Moukhtar dirigió los trabajos de excavación con la técnica que le había propuesto a Kaminski Charles D. Foster, que consistía en perforar directamente el techo de la tumba, y fue considerado de modo completamente injusto como héroe y descubridor; ni un solo periódico olvidó mencionar su nombre.

Arthur Kaminski, al ser puesto en libertad tras su detención preventiva regresó a Abu Simbel y una vez allí su primera visita fue para el profesor Cari Theodor Jacobi, el director general de la «Joint Venture Abu Simbel».

La primera pregunta que le hizo el profesor se refirió a la doctora Hornstein, de la que seguía sin saberse nada, pero Kaminski no conocía su paradero. Él había confiado en que Hella hubiera vuelto a Abu Simbel y continuó esperando que así lo hiciera, sin embargo fue en vano.

Arthur percibió una clara reserva por parte del profesor, pese a que éste lo recibió con aparente amabilidad.

– Se ha metido en un mal asunto, Kaminski. ¿Cómo pudo pasarle una cosa así?

El ingeniero se encogió de hombros y no respondió nada. No pudo evitar la impresión de que Jacobi, cuya corrección siempre valoró al máximo, hacía ya tiempo que lo había juzgado y condenado y sólo buscaba las palabras adecuadas para comunicárselo.

Mientras Kaminski se encontraba sentado frente al director en su elegante despacho y miraba a través de la ventana la gigantesca semiesfera de hormigón que debía servir de sustentación a los bloques del gran templo, tenía ganas de gritar y sentía que una furia enorme se adueñaba de él, una rabia contra sí mismo por haberse dejado arrastrar irreflexivamente a la situación en la que ahora se encontraba. No sabía exactamente cómo comportarse, pero a pesar de su inseguridad tenía el desesperado deseo de explicárselo todo a Jacobi.

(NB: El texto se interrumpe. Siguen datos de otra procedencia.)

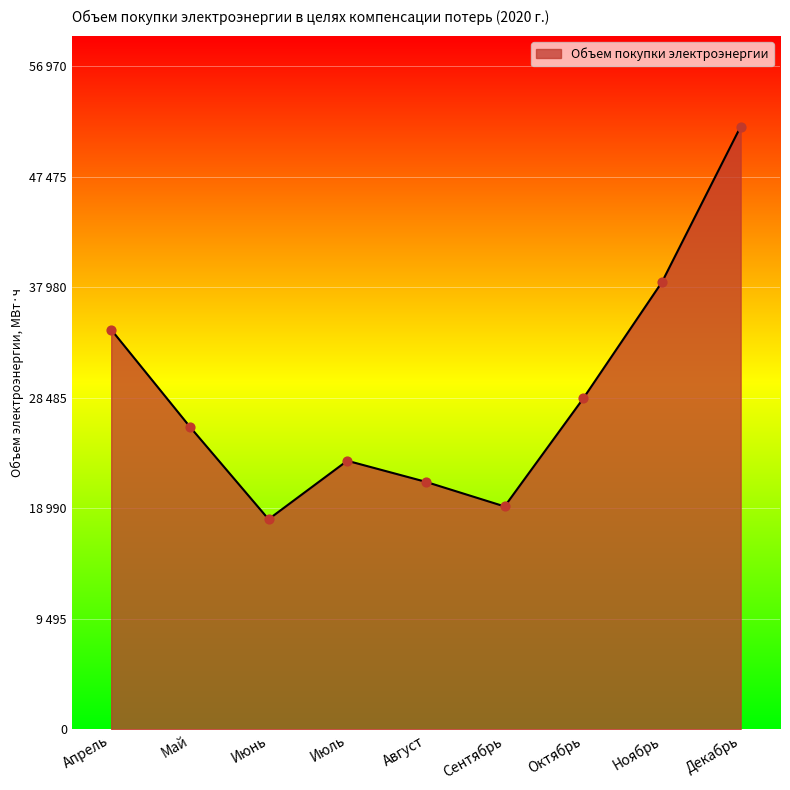

Does the chart have visible grid lines?

Yes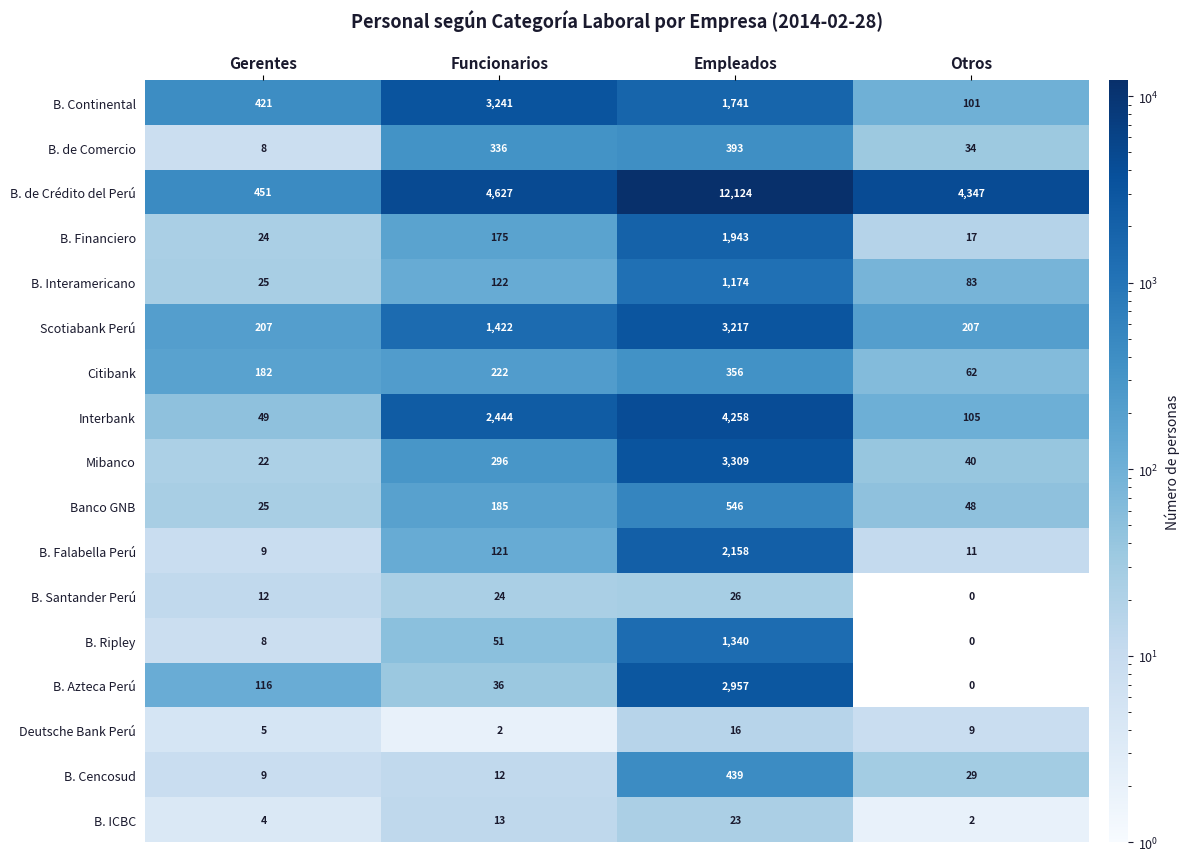

At how many categories does at least one series exceed 3716?

3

Pero ¿podría entenderlo un hombre como el profesor, un modelo de seriedad, de firmeza de carácter? ¿Sería capaz de comprender que detrás de su comportamiento extraño y difícilmente explicable se encontraba una mujer en cuyas garras había caído indefenso? ¿Una mujer que intentó asesinarlo y que había desatado en él los sentimientos más fuertes de los que es capaz un hombre, amor hasta el éxtasis y odio hasta la destrucción?

Jacobi lo sustrajo de sus pensamientos cuando reanudó la conversación:

– ¿Cómo se siente, Kaminski? ¿Lo ha llevado bien? ¿Qué le parecerían unas vacaciones en Alemania? No ha disfrutado de un verdadero permiso en todos estos años…

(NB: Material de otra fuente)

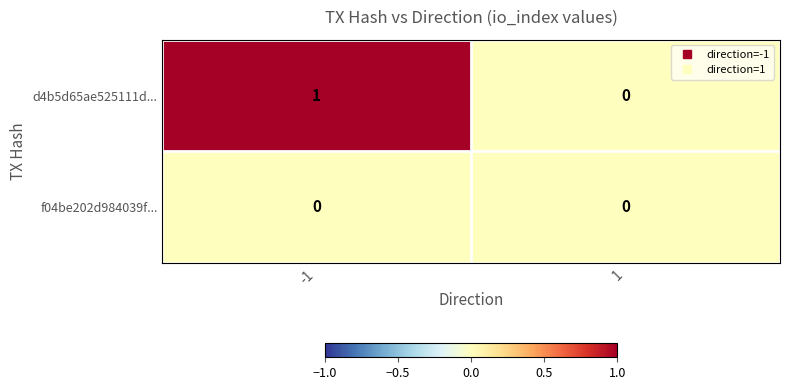

The f04be202d984039f... series shows 0 at -1. True or false?

True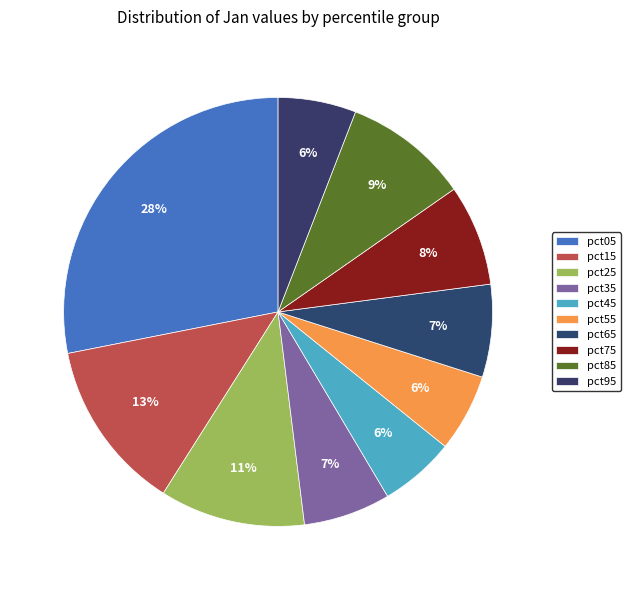

What is the change in value from pct25 to pct35?

-0.5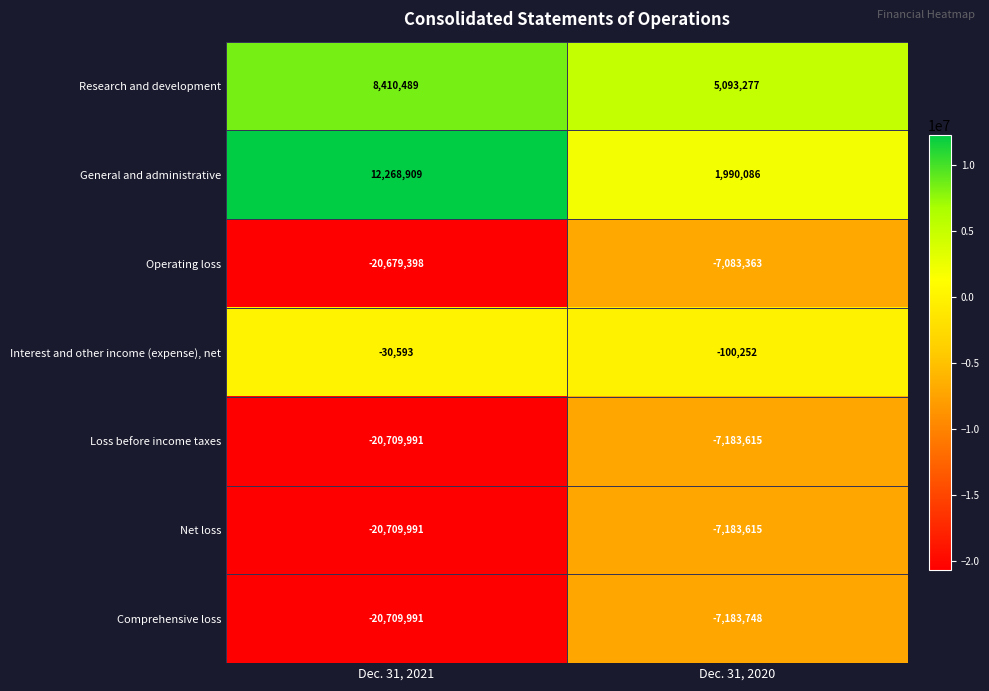

Rank the categories by General and administrative value from lowest to highest.

Dec. 31, 2020, Dec. 31, 2021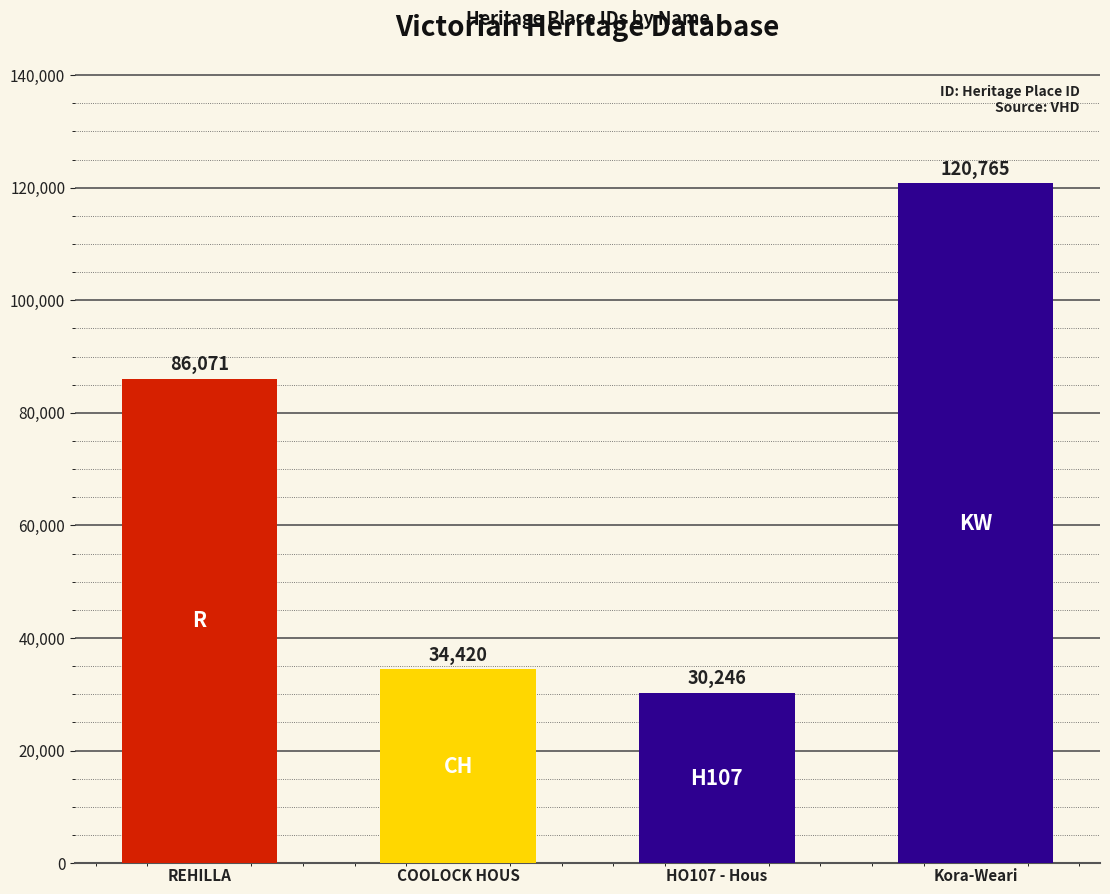

What is the ratio of the value at COOLOCK HOUSE to the value at REHILLA?

0.4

Arthur comprendió. El director general quería perderlo de vista y una vez que estuviera fuera le enviaría la carta de despido. Seguro que hacía tiempo que ya lo había decidido y toda aclaración carecía por lo tanto de sentido. Kaminski miró los dibujos de desmontaje que se encontraban sujetos a la pared con chinchetas cerca de la ventana. Se los sabía de memoria hasta en su menor detalle. Su corazón se hallaba unido a esos planos, que se habían convertido en una parte de su vida. ¿Y ahora, debía abandonar Abu Simbel sin más?

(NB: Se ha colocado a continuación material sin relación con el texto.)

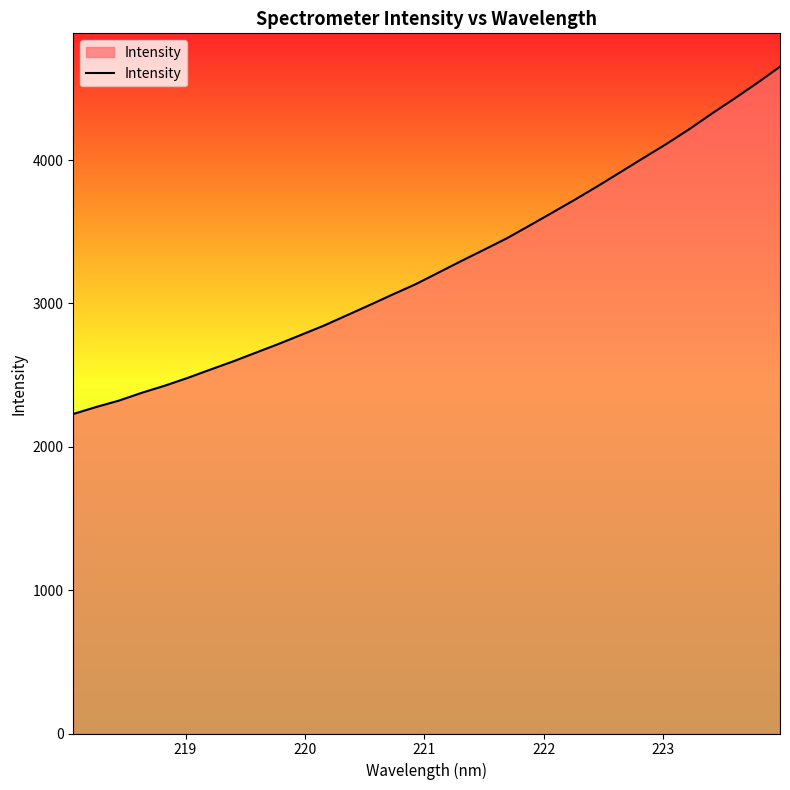

Does the chart display data point markers on the line(s)?

No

Mientras Arthur meditaba la posibilidad de rechazar o aceptar la oferta de Jacobi, llamaron a la puerta y seguidamente entraron Moukhtar y el doctor Heckmann.

Ambos le tendieron la mano en silencio, lo que Kaminski tomó como un gesto de obligada cortesía más que como una muestra de cordialidad. Se sentaron junto a Jacobi, al otro lado de la mesa, y Arthur se sintió igual que ante un tribunal de la Inquisición.